The New York exhibition will take a closer look at Saint Phalle’s large-scale outdoor sculptures, including the Tarot Garden, a large architectural park outside Rome that she began constructing in the late 1970s and continued to develop alongside key collaborators until her death in 2002.

The Tarot Garden opened to the public in 1998. The sculptures are based on the Major Arcana of the tarot deck. The exhibition will include photos and drawings of the Tarot Garden as well as models that Saint Phalle created for its various structures.

moma.org/ps1

‘Whistler to Cassatt: American Painters in France’

Denver Art Museum

November 14, 2021-February 13, 2022

The Denver Museum of Art’s “Whistler to Cassatt: American Painters in France” will feature more than 100 paintings from 1855 to 1913 that explore how American artists were influenced by the French style during that period. John Singer Sargent, Mary Cassatt and James Abbott McNeill Whistler were among the first Americans to travel to Paris and other cities in Europe to study at the most famous art salons of the time.

The exhibition also details how American painters received instruction from private ateliers, at the École des Beaux-Arts and at artist colonies in Normandy and Brittany and how that instruction influenced their own artistic styles. The exhibition reveals that the artists who spent time in Paris painted in many different styles, including classicism, realism, tonalism, impressionism and hybrids of each. Each painting was the result of hours of labor-intensive preparation. The resulting work was a clear visual composition based on a literary narrative. Many works at the time focused on popular domestic themes and historical subjects.

“The Resurrection of Lazarus” (1896) and “The Young Sabot Maker” (1895) by Henry Ossawa Tanner, a Black American artist who trained at the Academie Julian, are on display, as are the works of Walter Gay, Henry Mosler and Frank Biggs, the first three American artists to have works acquired by the French state after the works were shown at the annual Salon.

denverartmuseum.org

‘The Lume Indianapolis’

Indianapolis Museum of Art at Newfields

June 2021

Fans of Vincent van Gogh will not want to miss “The Lume Indianapolis” at Newfields’ Indianapolis Museum of Art. The multisensory exhibition, created by Australian-based Grande Experiences, will transform Van Gogh’s breathtaking post-impressionistic paintings into 3D, floor-to-ceiling digital works of art using nearly 150 state-of-the-art, high-definition projectors and a classical musical score.

Instead of slowly walking by Van Gogh’s paintings and reading placards about when and where he painted them, visitors to the exhibition will be able to walk through the artist’s greatest works, including “Sunflowers” and “The Starry Night.” The exhibit takes up 30,000 square feet on the fourth floor of the museum and is the largest continuous exhibition space in Newfields’ 137-year history.

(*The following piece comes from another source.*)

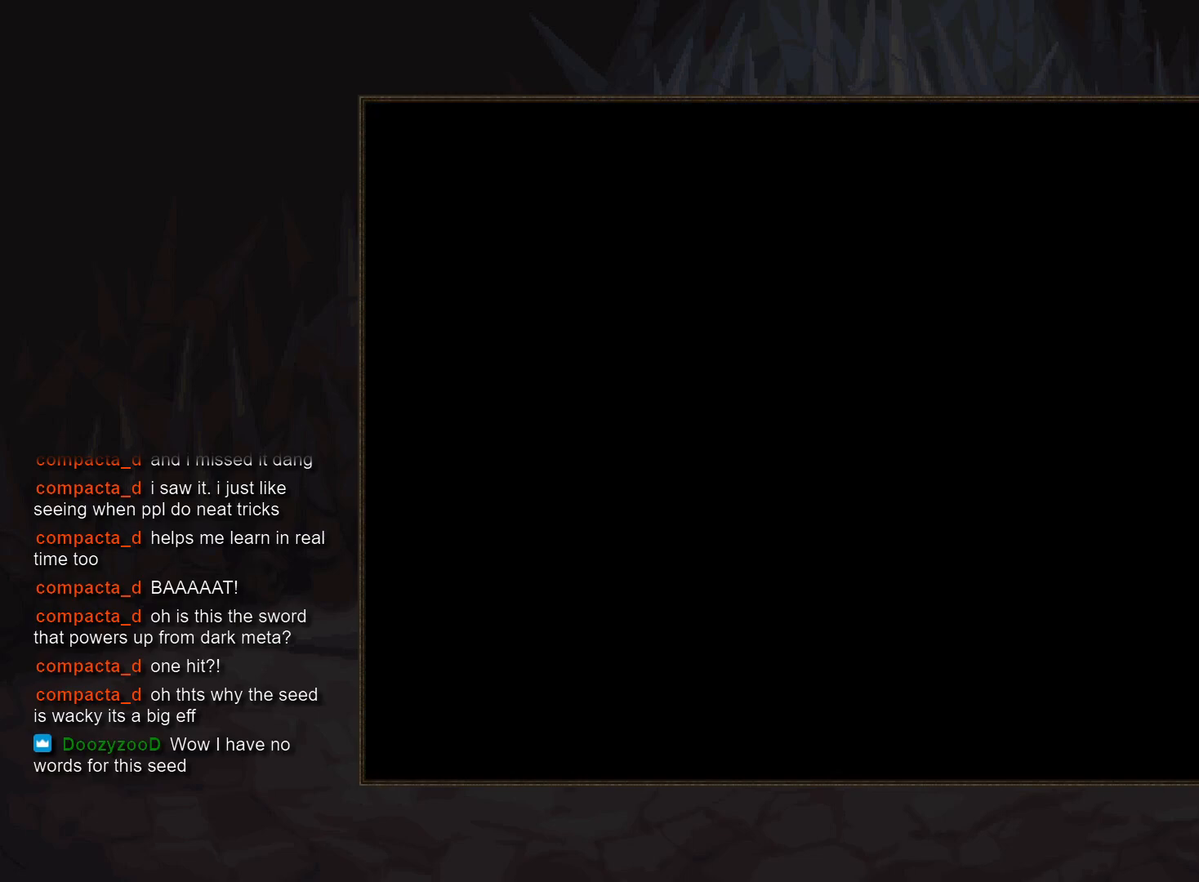
{"buttons": [], "events": []}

“I am very pleased that we have been able to partner with Grande Experiences to become the first museum in the country to fully embrace the future of digital exhibitions,” said Charles Venable, director and CEO at Newfields. “My experience on other continents demonstrated how the combination of cutting-edge digital projection technology and great works of art can motivate new audiences to engage with art exhibitions. Welcoming diverse audiences is a major goal of Newfields, and we believe ‘The Lume Indianapolis’ will attract infrequent art museum visitors because they will be able to fully immerse themselves in an artist’s work in less formal ways than in a traditional gallery. ‘The Lume Indianapolis’ is more than an exhibition, it is an experience.”